> [Texto da página]:
Ele ressaltou que, no contexto da violência, a questão já era preocupante na era de ouro da televisão e outros veículos como cinema e rádio. Como ele disse, “As crianças e adolescentes são particularmente vulneráveis a todo tipo de informação não condizente com sua maturidade e preparo para a compreensão do que possam estar assistindo e ouvindo”. Por essa razão o acesso precisa ser regulado.

A importância da atenção aos conteúdos que crianças acessam

A eficácia do PL em evitar a propagação de Fake News dependerá dos mecanismos exatos propostos nesta lei em particular, explica o psicólogo Antonio Farelli. Uma abordagem efetiva poderia envolver a regulação das plataformas online, impondo consequências legais para aqueles que deliberadamente espalham informações falsas. 

Todavia, é crucial que haja também um investimento na educação e conscientização pública, especialmente considerando que uma parcela significativa da população brasileira possui baixa alfabetização e pode ser exposta a notícias das quais não compreendem totalmente o conteúdo.

> [Dados]:
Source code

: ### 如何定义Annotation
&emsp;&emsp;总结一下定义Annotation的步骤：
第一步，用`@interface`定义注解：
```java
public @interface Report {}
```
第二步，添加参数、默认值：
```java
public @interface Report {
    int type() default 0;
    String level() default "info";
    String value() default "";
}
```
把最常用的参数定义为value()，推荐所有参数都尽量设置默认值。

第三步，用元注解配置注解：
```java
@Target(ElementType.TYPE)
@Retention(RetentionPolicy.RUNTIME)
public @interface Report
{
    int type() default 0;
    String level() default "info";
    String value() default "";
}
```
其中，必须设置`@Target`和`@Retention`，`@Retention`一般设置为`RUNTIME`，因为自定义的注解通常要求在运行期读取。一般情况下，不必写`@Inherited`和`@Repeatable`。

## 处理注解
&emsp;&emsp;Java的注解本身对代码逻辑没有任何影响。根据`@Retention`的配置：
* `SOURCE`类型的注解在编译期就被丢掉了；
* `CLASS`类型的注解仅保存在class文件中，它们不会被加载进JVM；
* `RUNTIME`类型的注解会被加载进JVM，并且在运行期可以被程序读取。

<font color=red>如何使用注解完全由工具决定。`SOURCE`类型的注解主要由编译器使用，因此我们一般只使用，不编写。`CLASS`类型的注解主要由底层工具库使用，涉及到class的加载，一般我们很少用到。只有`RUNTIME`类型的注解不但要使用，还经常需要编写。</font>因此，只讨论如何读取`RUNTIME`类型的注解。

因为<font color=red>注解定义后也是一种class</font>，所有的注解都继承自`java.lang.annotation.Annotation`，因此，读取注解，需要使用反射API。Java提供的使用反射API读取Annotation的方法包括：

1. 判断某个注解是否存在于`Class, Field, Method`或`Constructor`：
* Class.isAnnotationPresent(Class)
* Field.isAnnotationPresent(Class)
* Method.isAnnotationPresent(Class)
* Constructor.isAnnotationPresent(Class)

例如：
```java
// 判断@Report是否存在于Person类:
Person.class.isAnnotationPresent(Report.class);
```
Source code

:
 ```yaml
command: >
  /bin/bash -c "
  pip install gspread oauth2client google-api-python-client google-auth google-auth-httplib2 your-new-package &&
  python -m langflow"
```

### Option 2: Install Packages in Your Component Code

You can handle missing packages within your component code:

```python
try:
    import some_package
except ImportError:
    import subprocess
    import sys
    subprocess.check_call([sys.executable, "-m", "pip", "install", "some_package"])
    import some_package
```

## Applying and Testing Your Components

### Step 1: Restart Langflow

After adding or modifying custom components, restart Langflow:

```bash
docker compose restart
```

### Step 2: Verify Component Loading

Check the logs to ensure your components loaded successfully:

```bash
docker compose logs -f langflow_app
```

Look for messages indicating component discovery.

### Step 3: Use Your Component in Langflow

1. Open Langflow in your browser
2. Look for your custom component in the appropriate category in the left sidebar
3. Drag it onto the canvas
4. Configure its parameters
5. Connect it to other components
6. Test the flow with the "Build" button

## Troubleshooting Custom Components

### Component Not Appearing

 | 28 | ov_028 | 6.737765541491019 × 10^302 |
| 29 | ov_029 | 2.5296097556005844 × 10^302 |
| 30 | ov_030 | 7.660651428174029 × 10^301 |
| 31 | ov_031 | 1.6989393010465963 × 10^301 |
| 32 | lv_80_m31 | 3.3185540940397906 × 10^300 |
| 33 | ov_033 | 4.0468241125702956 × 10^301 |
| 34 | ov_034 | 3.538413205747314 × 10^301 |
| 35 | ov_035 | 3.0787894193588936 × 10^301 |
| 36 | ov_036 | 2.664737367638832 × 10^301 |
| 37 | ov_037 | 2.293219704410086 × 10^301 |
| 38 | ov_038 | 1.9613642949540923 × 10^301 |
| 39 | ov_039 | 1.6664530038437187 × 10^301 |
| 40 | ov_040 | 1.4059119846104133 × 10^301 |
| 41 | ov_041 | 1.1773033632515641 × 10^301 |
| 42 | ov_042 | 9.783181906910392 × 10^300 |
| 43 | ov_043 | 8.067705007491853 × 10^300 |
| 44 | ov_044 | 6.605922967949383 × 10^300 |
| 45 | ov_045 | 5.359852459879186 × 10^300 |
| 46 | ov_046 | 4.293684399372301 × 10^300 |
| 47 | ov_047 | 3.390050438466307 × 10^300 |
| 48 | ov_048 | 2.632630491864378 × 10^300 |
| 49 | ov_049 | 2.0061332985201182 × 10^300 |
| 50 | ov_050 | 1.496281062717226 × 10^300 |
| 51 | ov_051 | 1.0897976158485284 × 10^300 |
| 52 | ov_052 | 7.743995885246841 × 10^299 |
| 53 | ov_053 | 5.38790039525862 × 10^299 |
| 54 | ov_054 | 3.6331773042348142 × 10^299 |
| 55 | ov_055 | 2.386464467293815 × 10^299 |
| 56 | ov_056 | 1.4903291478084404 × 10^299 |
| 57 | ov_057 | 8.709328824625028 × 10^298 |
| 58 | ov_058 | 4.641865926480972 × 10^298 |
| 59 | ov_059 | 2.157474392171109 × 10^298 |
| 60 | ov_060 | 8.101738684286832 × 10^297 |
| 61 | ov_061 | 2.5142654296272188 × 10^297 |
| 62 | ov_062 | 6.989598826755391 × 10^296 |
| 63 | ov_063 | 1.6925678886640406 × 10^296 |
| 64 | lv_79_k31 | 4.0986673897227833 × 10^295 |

> [Requisitos da tarefa]: Retome o texto sobre o PL das Fake News e o acesso de crianças a conteúdos, continuando-o a partir da última frase. Os registros foram tirados de outra fonte.

> [Espaço para resposta]:
Farelli destaca que crianças e adolescentes são particularmente vulneráveis à desinformação devido à inexperiência e falta de habilidades críticas de pensamento. "A PL pode ter um impacto significativo desde que seja implementada de maneira adequada”. O profissional ainda explica que “é essencial fornecer educação sobre como fazer um uso seguro da internet para essa faixa etária, capacitando-os com habilidades de pensamento crítico e discernimento para identificar informações confiáveis”

As crianças estão em aplicativos, jogos e nas redes sociais. Dessa forma, estão em mais em contato com notícias falsas que adultos. Enquanto os mais velhos estão instaurados no Whatsapp e no Facebook, para os mais jovens há uma gama de possibilidades, com várias opções de jogos, aplicativos e sites. A criança fica mais tempo em todas essas plataformas, por isso, tem mais contato com as informações falsas e violentas. 

Além das fake news que incitam o ódio, há mentiras que prejudicam o andamento da inteligência de uma criança. ‘’O público infantil é bombardeado por mensagens falsas que prejudicam o conhecimento e o raciocínio. Só o Chat GPT afeta intelectualmente o menor’’, diz a jornalista e doutora Magaly Prado, especialista em desinformação. Esse acesso traz prejuízos físicos, neurológicos e oftalmológicos pelo excesso de estímulos das telas.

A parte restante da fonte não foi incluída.